Up from Brooklyn: An Interview with Janet McDonald - author of memoir 'Project Girl' - Interview

Literary Review, Summer, 2001 by Thomas E. Kennedy

Doesn't she consider the payment of taxes as an investment into the society? I don't like paying Danish taxes much either, but I do like the fact that they help ensure universal comprehensive health care, universal education, kids with great teeth (because every kid gets free dental care up to the age of sixteen, including orthodontics), and a society where essentially no one will starve in the streets unless they choose to. Denmark is far from perfect, but like most other European countries, it does support quality of life, I think, in a more embracing way than the U. S. does. What good is being rich if you have to build a fortress and hire armed guards to protect it?

I agree, which is why I don't mind paying French taxes. I talked with her about that and she was like, "Yeah, I know, but still ..." I think when people have to put lifestyle where theory is, well, sometimes it separates the Real Women from the Closet Republicans. It's NIMBY all over again--sure, I support sheltering the homeless, but Not In My Back Yard.

Americans subscribe to the lift-yourself-up-by-the-bootstraps myth because that is what they did, once they'd murdered and stolen their way across North America. Charity is one thing--a voluntary gesture of noblesse oblige, left to the discretion of well-intentioned citizens. But the idea of being forced through government taxation to "subsidize" others through one's own labor, well, that shocks the American mind. Interesting how forcing others through kidnapping and violence to subsidize their lifestyle with slave labor didn't quite have the same shock effect, but that's another issue. Effort brings success. Success gives wealth. Sharing wealth with those who make less effort is unthinkable. That is the American way.

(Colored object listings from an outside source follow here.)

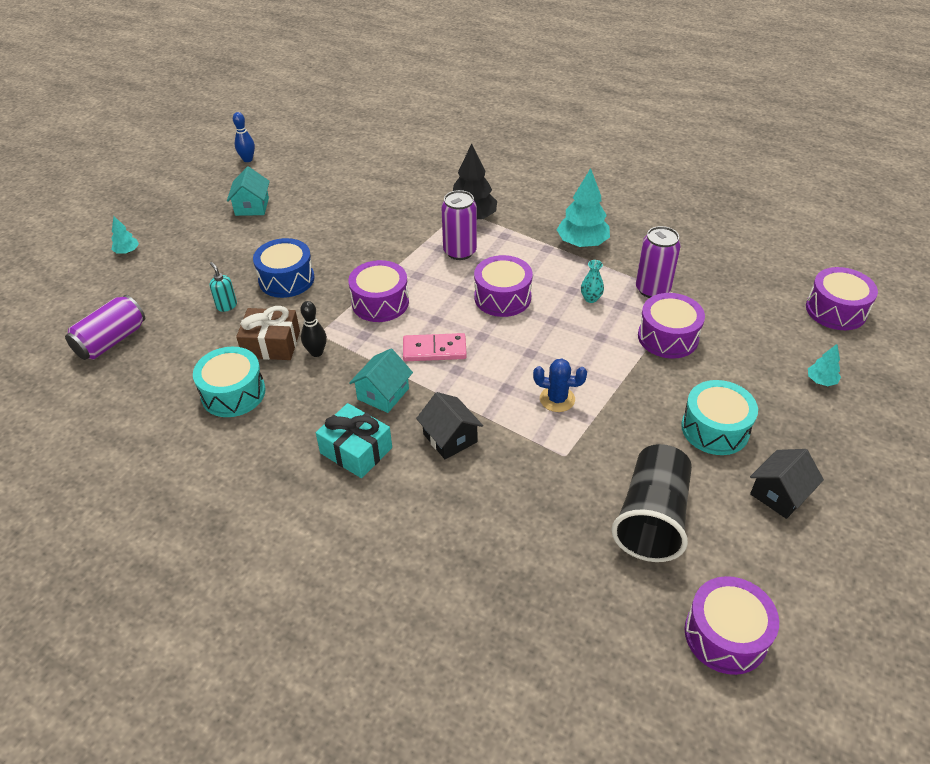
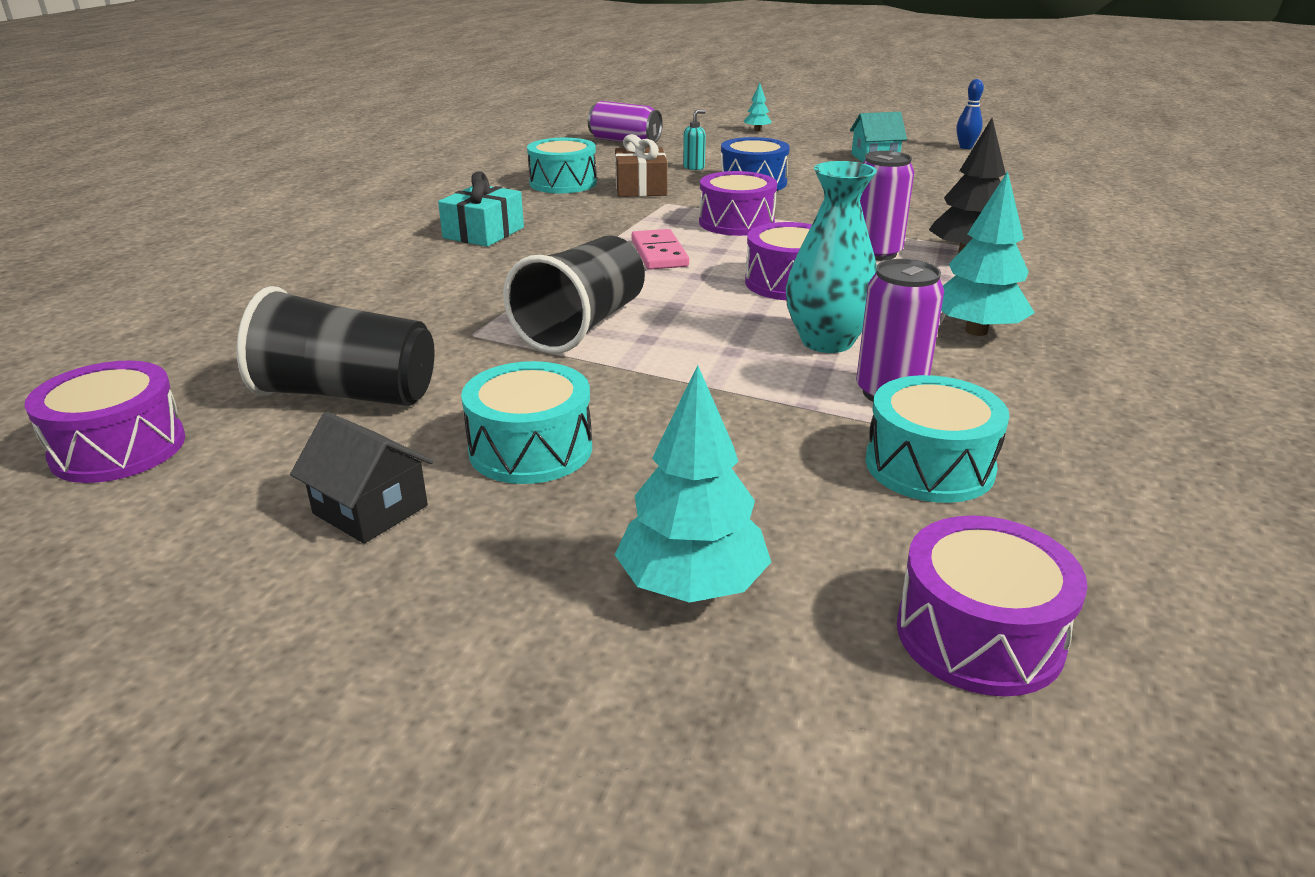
camera: 80 degrees right, 15 degrees down
(316, 352) = (634, 205): black bowling pin -> none
(383, 394) = (573, 236): turquoise house -> none
(450, 438) = (503, 271): black house -> none
(557, 399) = (582, 325): blue cactus -> black cup
(591, 298) = (827, 341): turquoise vase -> turquoise vase, size x2.25
(668, 337) = (759, 407): purple drum -> none
(721, 293) = (929, 466): none -> turquoise drum
(821, 381) = (692, 585): turquoise tree -> turquoise tree, size x1.98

Also of course, God shows his approval of people by making them rich. The Lord helps those who help themselves. What about France would you particularly miss if you had to return to the U. S. now?

I would miss the social welfare aspect of living in France that influences how people view themselves and each other. This is a kinder, gentler, less market-driven world than the U. S. When French truckers or students or bus drivers or doctors or airport workers or lawyers or actors take to the streets to demand higher wages or better working conditions, and they all do, all the time, the inconvenienced general population tends to support them. There seems to be a deep sense here that people deserve jobs, health care, and security. It's not the "I got mine" American mentality. I would miss the culture, the art, the language itself. And the profound respect for personal privacy.

What about the U. S. do you miss living in France?

I miss black American culture, the music, the spirit, the sound of our voices and laughter and idiom. I miss the informality, albeit largely empty, of social interactions among Americans, the easy conversation, the pseudo-intimacy. I miss the ease of it all, the dynamism, the everything is possible attitude. But mostly I miss Wise potato chips.